Join and Merge are two operations to combine data from several files. When merging, you are combining several files with the same structure into a single listing.
When joining, you are combining several files with different data structure but with at least one common field. This common field will be used as a key to combine the data and generate a single listing combining the fields from all the files.
Merge and Join examples
Merge example
Let's say you have a File A:
firstName | lastName | jobTitle
Jean | Doe | CEO
Morgan | Stanlet | Marketing Officer
And a File B:
firstName | lastName | jobTitle
Joe | Kanigan | Finance
Marie | Filman | Dev
Then, the resulting of a merge operation would be:
firstName | lastName | jobTitle
Jean | Doe | CEO
Morgan | Stanlet | Marketing Officer
Joe | Kanigan | Finance
Marie | Filman | Dev
Join example
Now, let's look at the join operation.

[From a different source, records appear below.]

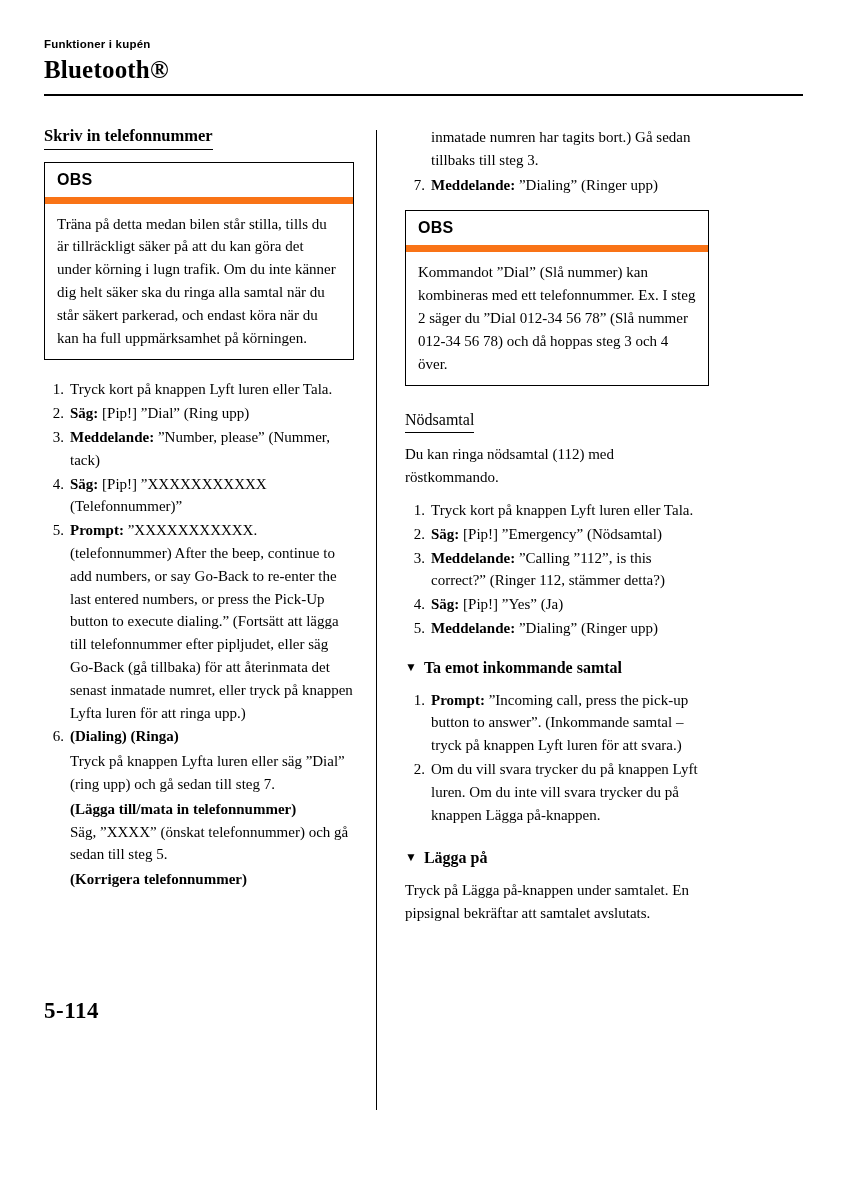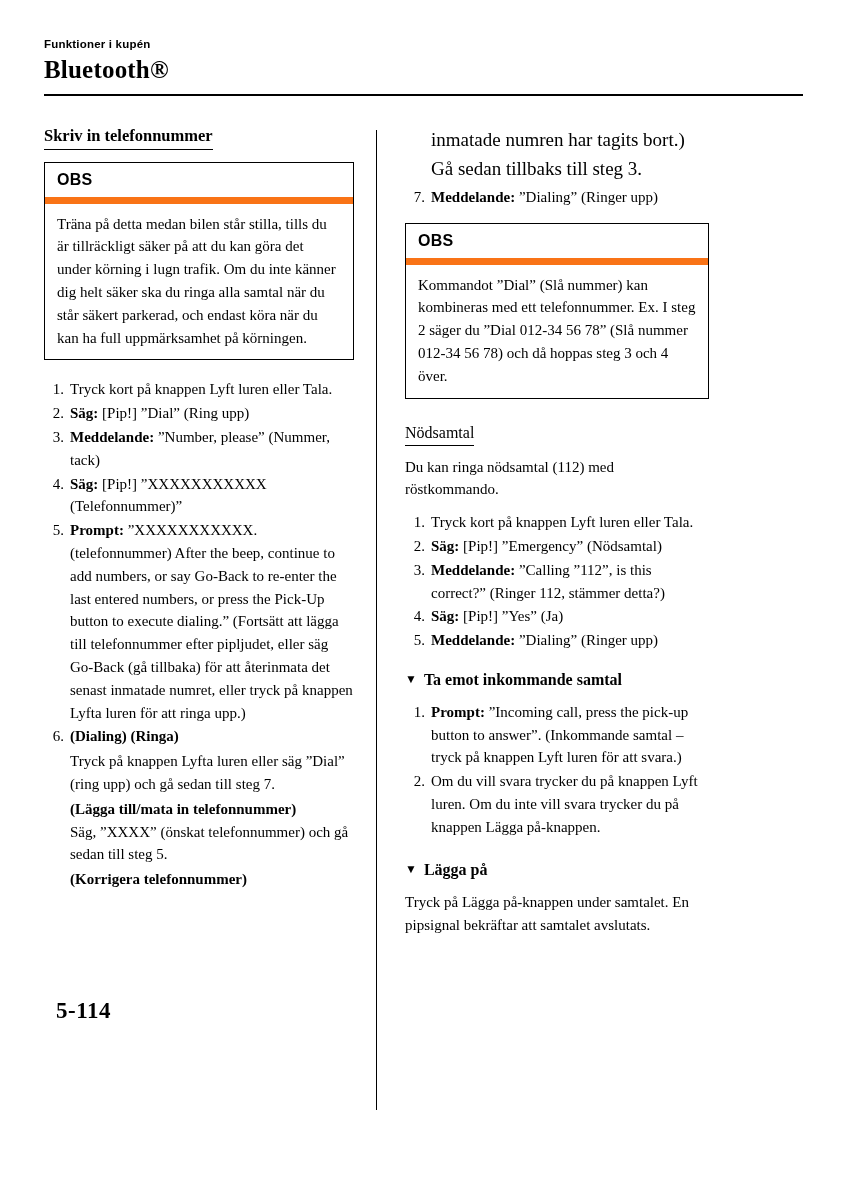--- a/index.html
+++ b/index.html
@@ -133,29 +133,29 @@
   }
   .tri {
     display: inline-block;
     font-size: 12px;
     margin-right: 7px;
     position: relative;
     top: -2px;
   }
   .folio {
     position: absolute;
-    left: 56px;
+    left: 44px;
     bottom: 28px;
     font-family: "Liberation Serif", serif;
     font-size: 23px;
     font-weight: bold;
     letter-spacing: 0.5px;
   }
   .right-lead {
-    font-size: 19px;
+    font-size: 15px;
     line-height: 1.52;
     margin: 0 0 2px 0;
     padding-left: 26px;
     text-indent: 0;
   }
 </style>
 </head>
 <body>
 
 <div class="page">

When performing a join, your files can have different structures but must have a common identifier that will be used to combine the data together.
We have a File C:
email | jobTitle
jean.doe@gmail.com | CEO
morgan@gmail.com | Marketing Officer
Than we want to join with a File D:
email | City
jean.doe@gmail.com | Paris
morgan@gmail.com | New York
The resulting join operation using the email
identifier is
email | jobTitle | City
jean.doe@gmail.com | CEO | Paris
morgan@gmail.com | Marketing Officer | New York
A very common data manipulation task is to bring two or more sets of data together based on a common key.